Eventually she climbed off her cot, dragging her blanket like a cape into the common room. When she saw Saint sitting on the couch, working in his sketchbook, she almost turned around. He glanced up, and his face colored. He hunched back over his work.

Ada decided she didn’t care and curled up in an armchair. For half an hour they were silent. Ada laid her head on her arm and tried to doze off, but sleep didn’t come any easier than it had in her bed. She gave up and stared at Saint until he met her eye.

“Do you want me to leave?” he asked.

His freckles were still drowning in blotchy red. One of the things Ada had always liked about Saint was how his emotions always flared on his face. In the Cast Iron it was usually impossible to tell what anyone was feeling.

“I want to know what you were thinking,” Ada said.

Saint’s throat worked with a swallow. He looked back down at his sketch.

“I’m serious,” Ada said.

“What does it matter now?” he murmured.

“I’m trying to figure out how I’m supposed to live with you. How I’m supposed to ever trust you again.” Ada straightened in the chair and put her feet on the ground.

“They were going to put me in lockup,” Saint said. “All that iron and steel. It’s worse than the asylum.”

“The bulls didn’t have enough to arrest us.”

“That’s never stopped them before,” he said. “Not when it comes to hemopaths.”

“Even if they did, Johnny would’ve gotten you out.”

“You don’t know that.”

“He got me out of the asylum, didn’t he?”

Saint’s mouth quirked with the start of a reply, but he just pressed his lips together.

“What?” Ada asked.

Saint placed his pencil on the top of his sketchbook and watched it roll down the incline into his lap.
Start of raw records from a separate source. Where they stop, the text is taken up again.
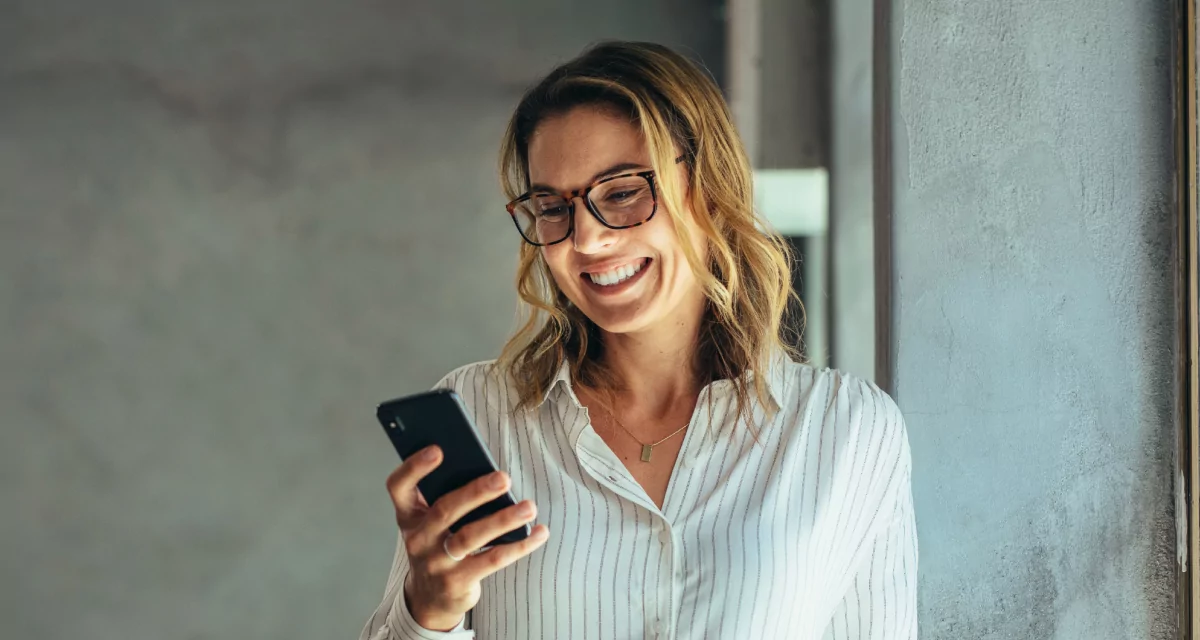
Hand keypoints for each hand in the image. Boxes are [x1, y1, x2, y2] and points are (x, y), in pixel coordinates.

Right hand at [386, 445, 549, 631]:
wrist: (429, 598)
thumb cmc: (438, 545)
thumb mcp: (432, 522)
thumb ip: (448, 497)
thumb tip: (490, 474)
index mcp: (409, 515)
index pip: (399, 486)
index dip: (414, 467)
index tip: (437, 449)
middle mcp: (418, 538)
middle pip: (445, 510)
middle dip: (476, 492)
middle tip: (504, 477)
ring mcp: (436, 562)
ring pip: (471, 537)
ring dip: (503, 520)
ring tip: (529, 506)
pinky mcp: (457, 582)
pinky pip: (492, 560)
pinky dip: (520, 545)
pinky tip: (539, 532)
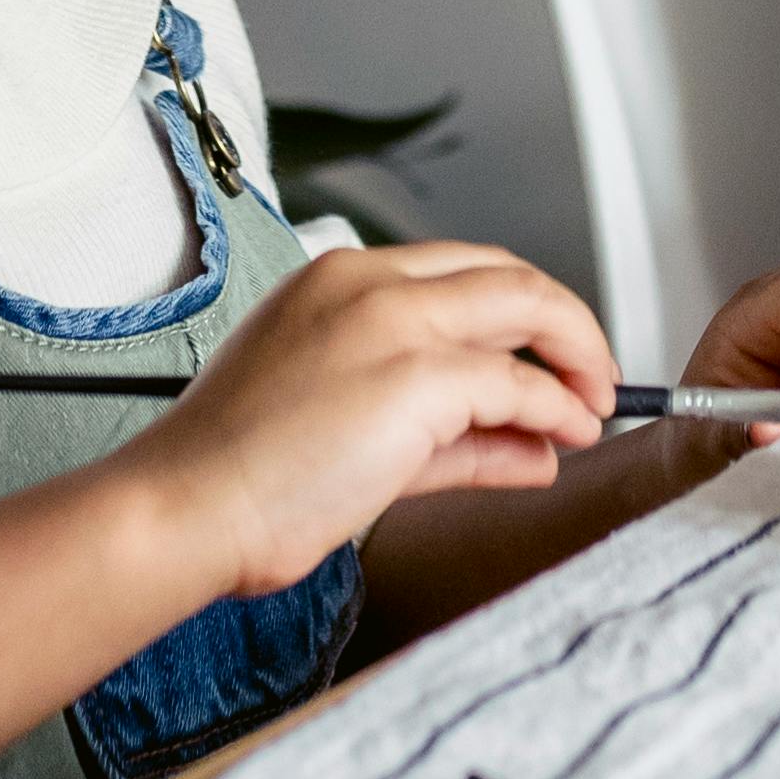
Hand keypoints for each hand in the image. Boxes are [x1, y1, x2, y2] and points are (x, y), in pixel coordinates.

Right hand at [132, 242, 617, 595]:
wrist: (184, 508)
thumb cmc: (239, 478)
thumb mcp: (356, 438)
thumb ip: (453, 438)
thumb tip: (536, 448)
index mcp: (337, 280)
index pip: (459, 271)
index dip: (520, 312)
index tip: (548, 357)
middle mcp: (367, 283)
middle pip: (506, 275)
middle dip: (567, 324)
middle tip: (595, 378)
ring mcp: (391, 322)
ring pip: (524, 308)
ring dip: (576, 358)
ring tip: (594, 409)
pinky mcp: (412, 376)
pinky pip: (512, 384)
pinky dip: (554, 409)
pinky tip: (567, 438)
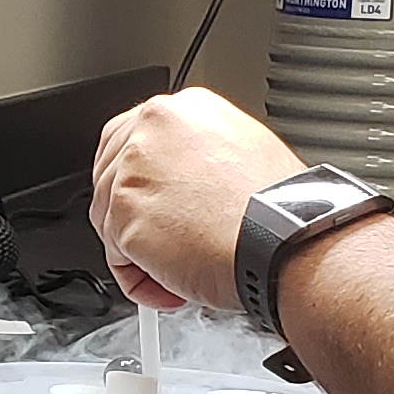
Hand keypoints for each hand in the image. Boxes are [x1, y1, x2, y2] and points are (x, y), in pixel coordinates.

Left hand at [90, 88, 302, 314]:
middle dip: (130, 217)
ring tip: (182, 269)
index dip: (136, 180)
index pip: (131, 137)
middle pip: (110, 175)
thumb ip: (200, 159)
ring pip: (109, 217)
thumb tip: (182, 182)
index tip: (149, 203)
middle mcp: (153, 128)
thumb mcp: (244, 156)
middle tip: (166, 244)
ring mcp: (133, 168)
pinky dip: (140, 279)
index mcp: (186, 110)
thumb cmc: (278, 212)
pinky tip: (174, 283)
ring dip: (140, 253)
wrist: (283, 242)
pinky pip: (116, 256)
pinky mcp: (123, 210)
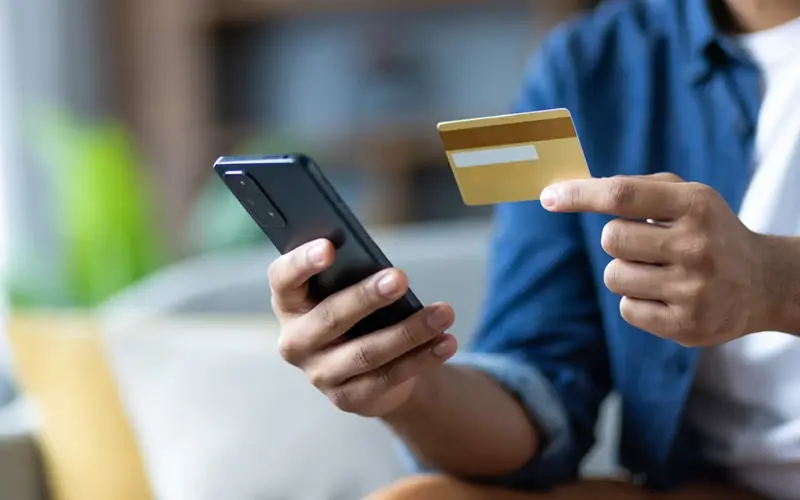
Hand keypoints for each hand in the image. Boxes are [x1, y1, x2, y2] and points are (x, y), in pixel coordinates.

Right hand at [269, 240, 457, 416]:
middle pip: (330, 317)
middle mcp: (295, 341)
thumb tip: (386, 271)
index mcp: (289, 303)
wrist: (365, 367)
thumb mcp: (346, 291)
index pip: (284, 279)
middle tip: (400, 278)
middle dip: (367, 297)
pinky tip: (446, 342)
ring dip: (409, 331)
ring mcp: (320, 374)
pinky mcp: (349, 398)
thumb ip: (352, 276)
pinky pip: (388, 377)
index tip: (329, 247)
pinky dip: (421, 358)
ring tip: (443, 313)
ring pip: (366, 352)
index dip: (302, 262)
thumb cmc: (354, 312)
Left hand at [541, 173, 768, 346]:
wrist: (762, 284)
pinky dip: (636, 302)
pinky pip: (626, 309)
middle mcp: (696, 246)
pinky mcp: (685, 326)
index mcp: (695, 205)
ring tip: (660, 272)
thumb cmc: (707, 231)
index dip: (580, 195)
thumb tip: (569, 190)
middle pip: (611, 239)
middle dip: (618, 240)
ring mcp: (693, 289)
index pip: (623, 194)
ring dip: (626, 272)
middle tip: (647, 244)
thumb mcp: (687, 197)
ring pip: (614, 276)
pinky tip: (666, 296)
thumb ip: (635, 188)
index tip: (549, 197)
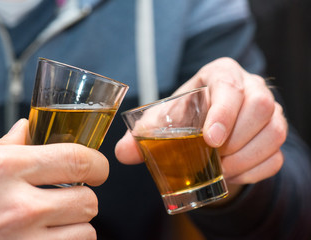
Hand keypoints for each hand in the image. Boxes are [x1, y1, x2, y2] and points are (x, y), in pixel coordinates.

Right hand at [0, 119, 108, 239]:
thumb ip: (9, 145)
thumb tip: (28, 128)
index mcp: (9, 168)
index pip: (77, 160)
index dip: (98, 164)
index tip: (98, 169)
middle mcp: (20, 205)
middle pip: (88, 200)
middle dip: (85, 197)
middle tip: (74, 196)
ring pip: (86, 231)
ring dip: (78, 225)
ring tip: (61, 221)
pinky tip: (50, 236)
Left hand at [115, 57, 286, 201]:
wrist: (208, 126)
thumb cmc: (186, 115)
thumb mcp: (164, 119)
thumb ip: (143, 133)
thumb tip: (123, 153)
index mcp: (221, 74)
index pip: (230, 85)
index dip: (224, 112)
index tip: (210, 140)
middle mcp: (252, 86)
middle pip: (261, 107)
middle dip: (236, 140)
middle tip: (212, 158)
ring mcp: (270, 110)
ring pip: (274, 132)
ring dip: (246, 158)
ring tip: (220, 169)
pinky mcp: (274, 133)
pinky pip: (275, 156)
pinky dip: (254, 171)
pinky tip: (232, 174)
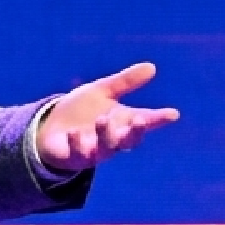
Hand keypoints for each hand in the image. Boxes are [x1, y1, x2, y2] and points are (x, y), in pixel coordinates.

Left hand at [33, 62, 179, 172]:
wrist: (51, 127)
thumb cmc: (82, 110)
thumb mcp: (102, 91)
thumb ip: (125, 82)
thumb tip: (151, 67)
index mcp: (122, 122)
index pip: (145, 121)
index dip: (158, 119)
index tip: (172, 114)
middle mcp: (112, 139)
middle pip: (129, 140)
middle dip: (136, 132)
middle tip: (141, 120)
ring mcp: (94, 150)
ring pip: (106, 148)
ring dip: (106, 134)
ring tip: (103, 119)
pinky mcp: (73, 157)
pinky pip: (78, 154)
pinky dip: (77, 143)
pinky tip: (74, 132)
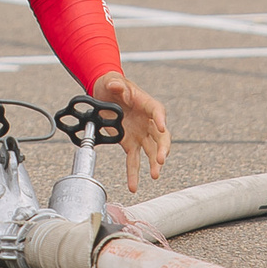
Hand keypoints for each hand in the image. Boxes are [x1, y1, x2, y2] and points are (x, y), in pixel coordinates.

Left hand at [91, 71, 169, 193]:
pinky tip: (133, 186)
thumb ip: (115, 84)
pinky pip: (133, 160)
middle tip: (161, 158)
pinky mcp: (129, 144)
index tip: (163, 128)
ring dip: (154, 163)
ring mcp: (140, 134)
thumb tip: (116, 86)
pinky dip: (133, 173)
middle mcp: (148, 121)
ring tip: (154, 174)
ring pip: (151, 151)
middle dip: (163, 148)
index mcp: (146, 104)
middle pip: (161, 136)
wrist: (103, 92)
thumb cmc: (112, 84)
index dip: (162, 119)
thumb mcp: (112, 81)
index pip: (158, 111)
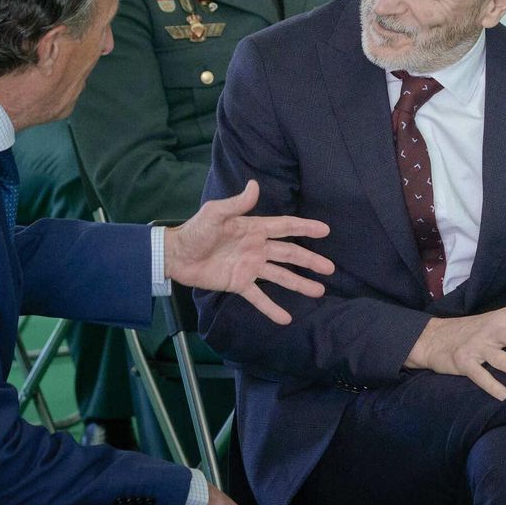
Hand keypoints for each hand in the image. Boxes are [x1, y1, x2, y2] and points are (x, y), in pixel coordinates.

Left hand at [164, 180, 335, 323]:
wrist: (175, 255)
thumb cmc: (195, 231)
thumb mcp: (215, 214)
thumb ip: (237, 204)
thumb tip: (255, 185)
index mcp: (254, 229)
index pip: (285, 227)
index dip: (305, 228)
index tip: (324, 230)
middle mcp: (257, 248)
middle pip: (289, 254)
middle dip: (310, 261)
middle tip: (330, 268)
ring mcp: (250, 268)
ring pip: (280, 276)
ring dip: (299, 284)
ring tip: (318, 291)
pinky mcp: (239, 284)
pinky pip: (259, 297)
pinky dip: (272, 308)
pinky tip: (286, 318)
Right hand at [404, 307, 505, 399]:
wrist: (434, 337)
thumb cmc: (475, 330)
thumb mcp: (496, 320)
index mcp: (503, 318)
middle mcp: (491, 330)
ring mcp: (477, 346)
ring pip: (499, 358)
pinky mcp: (464, 362)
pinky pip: (481, 376)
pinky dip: (493, 386)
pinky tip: (505, 396)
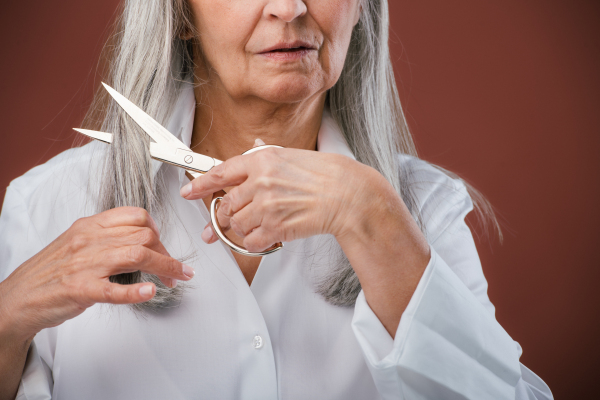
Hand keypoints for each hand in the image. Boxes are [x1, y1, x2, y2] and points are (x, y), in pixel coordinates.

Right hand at [0, 207, 194, 342]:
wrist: (17, 298)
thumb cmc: (50, 273)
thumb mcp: (77, 243)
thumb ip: (106, 238)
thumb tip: (140, 240)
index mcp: (89, 226)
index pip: (135, 216)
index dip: (157, 230)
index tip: (162, 246)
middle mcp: (89, 241)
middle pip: (143, 236)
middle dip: (165, 253)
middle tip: (173, 270)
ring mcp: (84, 265)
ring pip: (137, 256)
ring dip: (164, 268)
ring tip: (174, 280)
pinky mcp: (80, 290)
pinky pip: (114, 288)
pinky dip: (136, 291)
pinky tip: (149, 292)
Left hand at [179, 140, 380, 251]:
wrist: (347, 194)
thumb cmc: (325, 174)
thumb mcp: (292, 155)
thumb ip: (267, 156)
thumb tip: (253, 148)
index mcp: (261, 161)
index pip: (220, 172)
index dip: (200, 184)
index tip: (189, 191)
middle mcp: (260, 182)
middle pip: (226, 205)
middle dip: (224, 216)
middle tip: (227, 221)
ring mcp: (267, 206)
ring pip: (237, 226)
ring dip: (243, 230)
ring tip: (261, 225)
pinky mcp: (276, 228)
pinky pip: (251, 243)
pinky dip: (255, 244)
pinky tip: (267, 236)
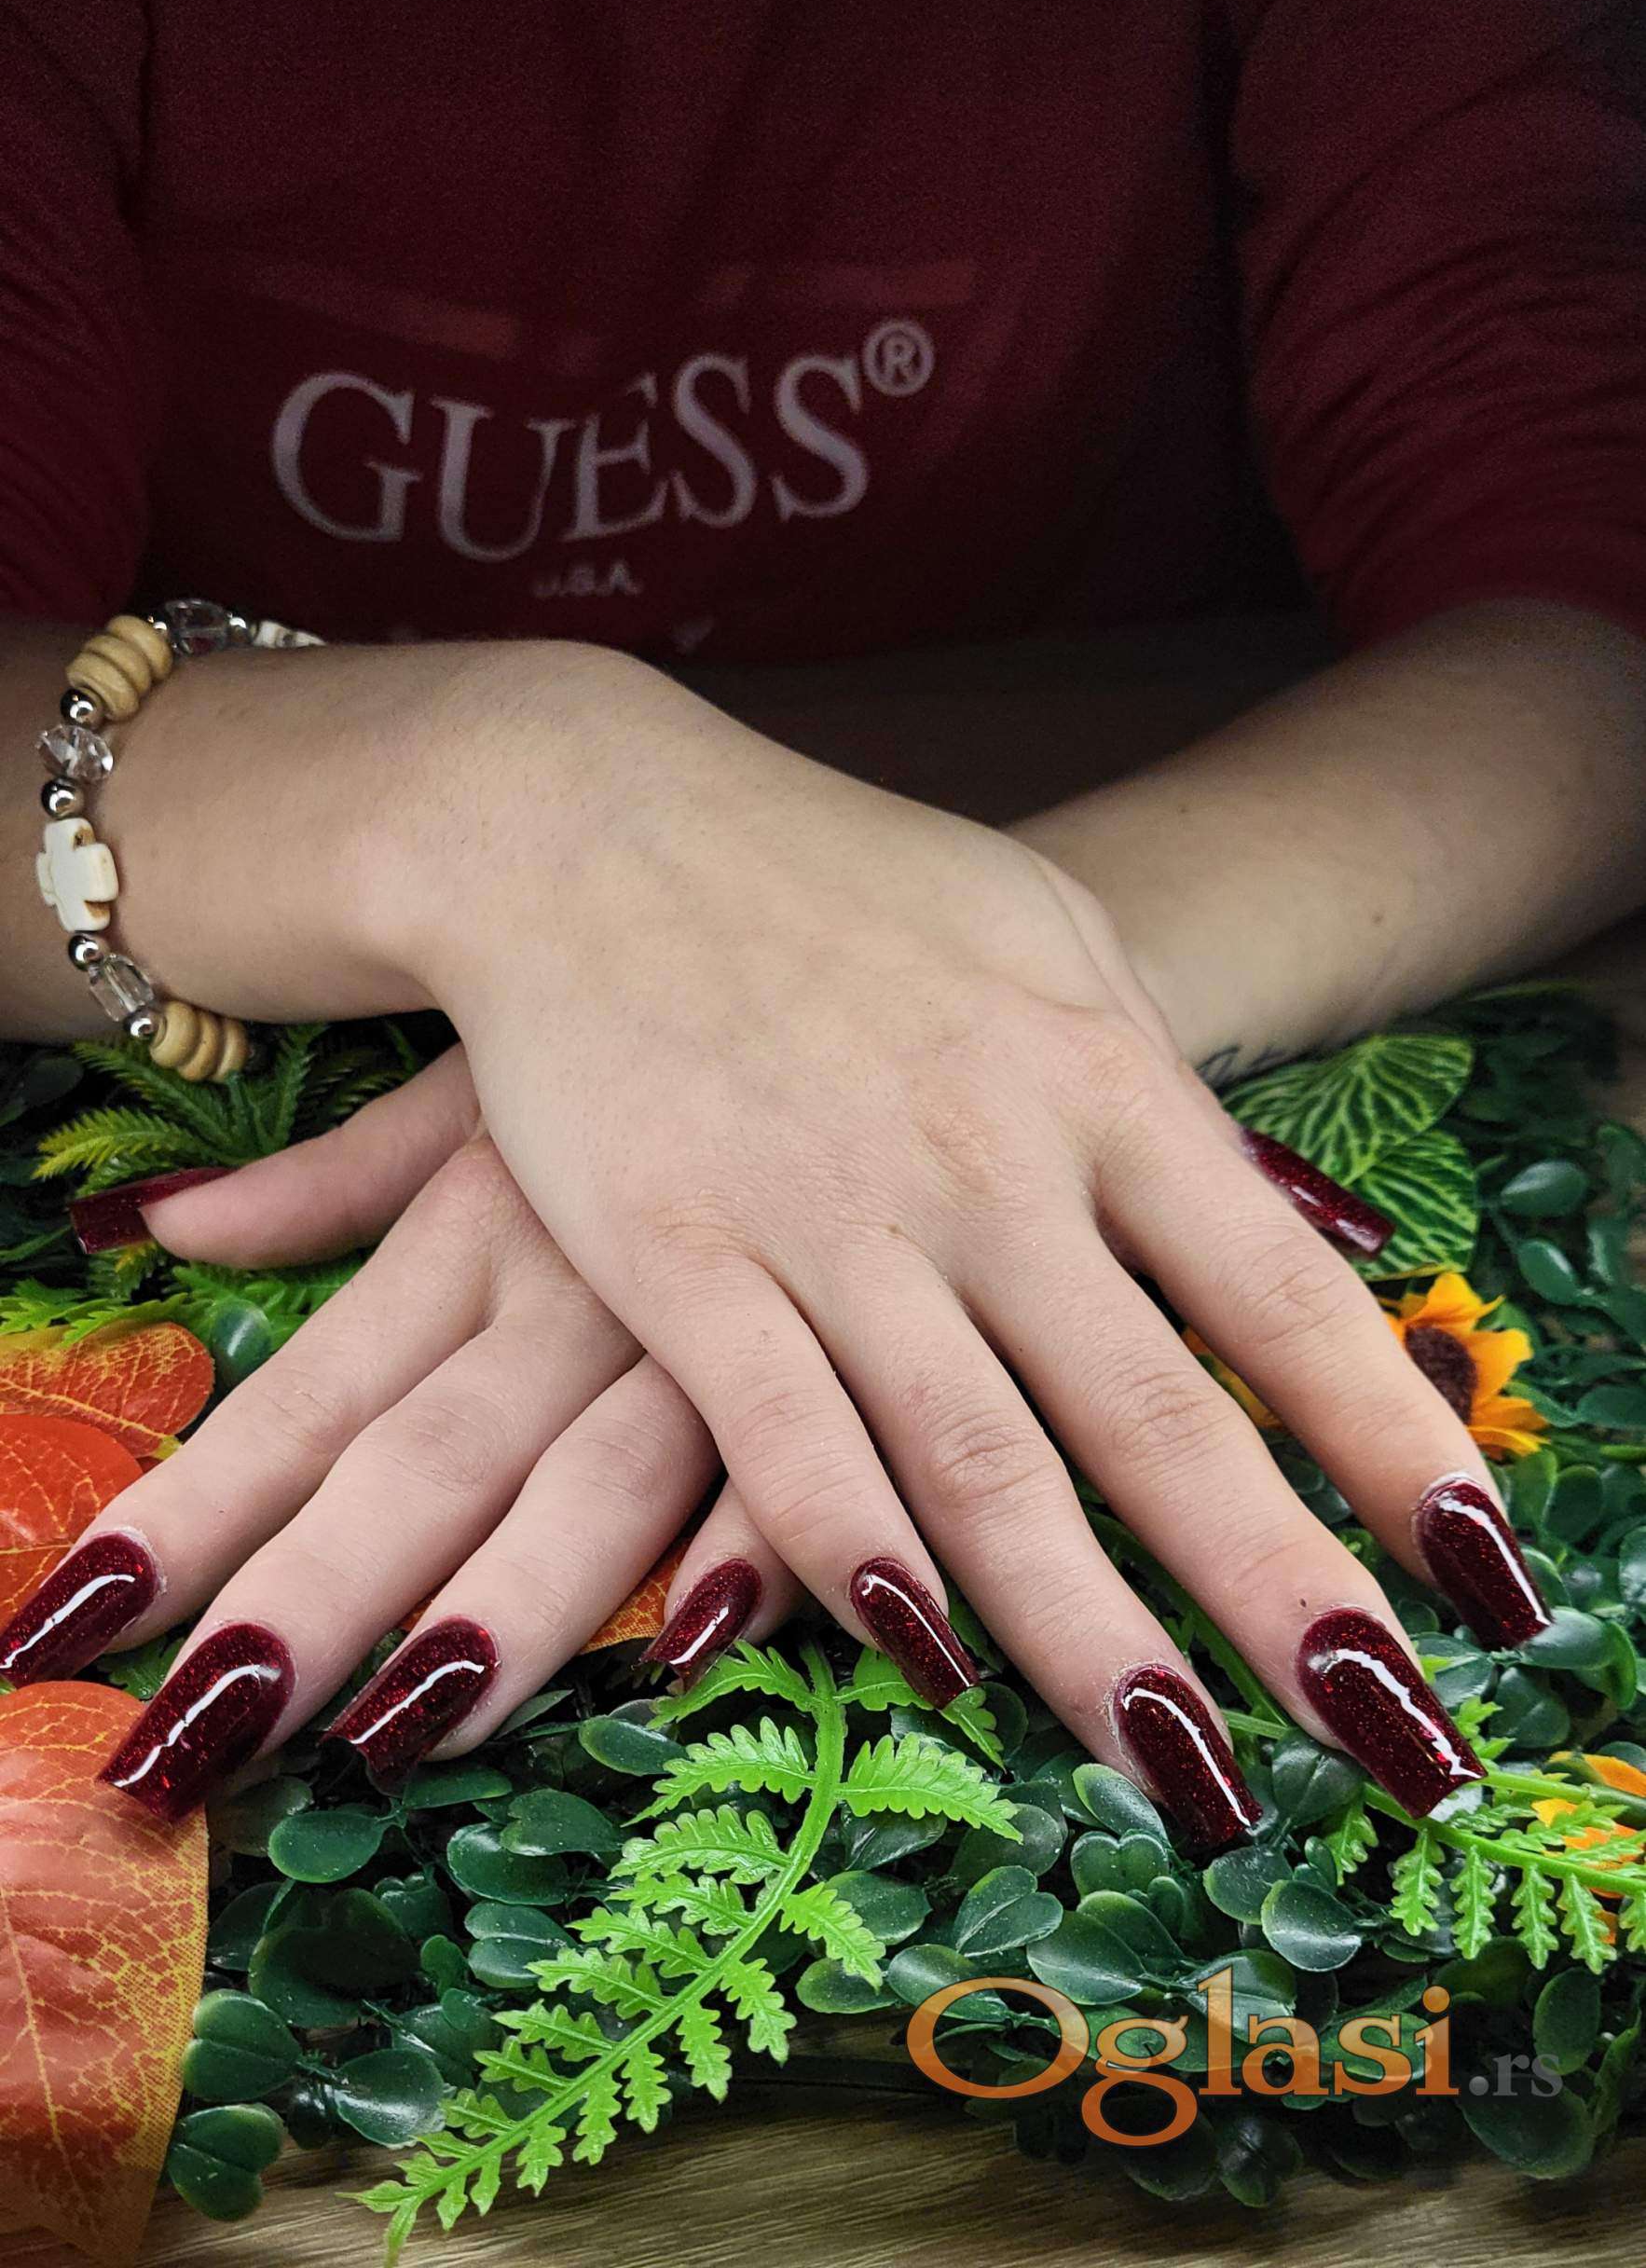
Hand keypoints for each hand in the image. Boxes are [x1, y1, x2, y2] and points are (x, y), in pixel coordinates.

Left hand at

“Just because he got you out doesn’t mean he would’ve helped me.”

“Don’t be stupid. Why wouldn’t he?”

Saint adjusted the sketchbook and dropped the pencil again. It rolled more slowly this time. He waited until it hit his lap to reply.

“Bad blood.”

Ada instinctively looked for something to throw at him. Saint had never been one to talk riddles before. Maybe Corinne had rubbed off on him. Finding no suitable projectile, she pressed forward.

“What have you ever done to Johnny?”

Saint held the pencil in both hands, pushing his thumbs against the middle as if to snap it in half.

“Not me. My dad.”

“Your father died saving Johnny’s life—and half the troop. And you told me they’d been friends for years before the war.”

Saint’s eyes flickered to hers. There was a crinkle between his eyebrows, but Ada couldn’t tell if it was anger or determination or something else altogether.

“They were friends, but my dad didn’t save anyone.”

Ada frowned. The priest had told the story at the funeral: how the small Allied troop had come across a German squadron. Seeing that they had stumbled into a slaughter, Temple had drawn fire to himself, giving eleven soldiers—including Johnny—enough time to retreat. Johnny had been one of the pallbearers at the graveside.

“Johnny got drunk at the wake,” Saint said. “He told me what really happened.”

The color had faded from his cheeks, and his shoulders were hunched. Before she could convince herself otherwise, Ada moved to sit next to him on the sofa.

“Tell me,” she said softly.

“They did run into a German squadron on the highway, but the troop hid in some trees before they were seen. Johnny said it wasn’t the best position, but chances were good that the Germans would just pass them by.” The pencil snapped in Saint’s hands. “My dad lost it and ran. The Germans heard him, and that’s when they opened fire.”

Saint turned his head toward Ada, his eyes damp.

“Johnny was the only one who saw what really happened. He told the survivors that my dad had been trying to draw fire. Everyone believed him. My mother, my sisters, everyone. I’m the only one he told.”

He had the jagged end of the broken pencil against his thigh and was driving it downward. Wordlessly, Ada pried it from his grip. It felt irreverent, talking about Johnny like this, like he couldn’t at any moment throw open the door to his office and holler at them to keep it down.

“I asked him why he lied,” Saint said. It came out like a gasp. He was struggling against tears. “He told me that debts have a way of being paid, in time.”

Ada retrieved the other half of the pencil from the floor and set them both on the coffee table.